Books deserve care, especially with their covers. That’s our first engagement with the author’s story. Consider this one, for Bonnie Jo Campbell’s Once Upon a River (the book I’m currently reading):

The novel is a coming-of-age story of Margo Crane, a poor teenage girl who embarks on a journey up and down Michigan rivers after her mother abandons her and her father is killed. The prose is gorgeous and the perspective is third person, but the brilliance of the cover is how it subtly positions the reader in Margo’s boat. We see the river and horizon over the prow of her boat, through her eyes. If they ever make a movie out of this book, you can bet that the cover will let the reader do no more than stare into the face of some young actress.

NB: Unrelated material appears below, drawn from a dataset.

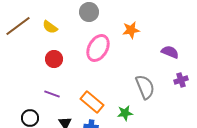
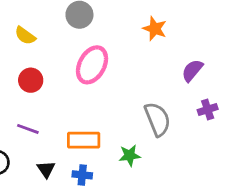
orange star: (131, 30) -> (155, 29), moved, turned 30
purple semicircle: (170, 52) -> (192, 70), turned -72
orange rectangle: (92, 102) -> (84, 140), turned -40

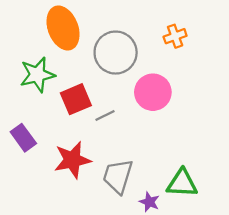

Good covers don’t need to be elaborate, just evocative of what’s inside. Even the cover for Cormac McCarthy’s The Road is deeply connected to writer’s words. What better way to communicate the bleakness of what’s waiting for the reader than this:

Which is infinitely better than this:

I mean, I like Viggo Mortensen just fine, but come on.

Oh sure, some wiseass might remark. So I suppose that if you sold your bike book and they made a movie out of it and wanted to print up ten thousand copies with a picture of whatever actor they trick into playing you, you’d shout “No way!” Is that right?

Well, I’ll tell you, Some Wiseass. I’m a man of principle. I’m not someone who simply folds on his beliefs when a little cash is waved in his f—wait, did you say ten thousand copies?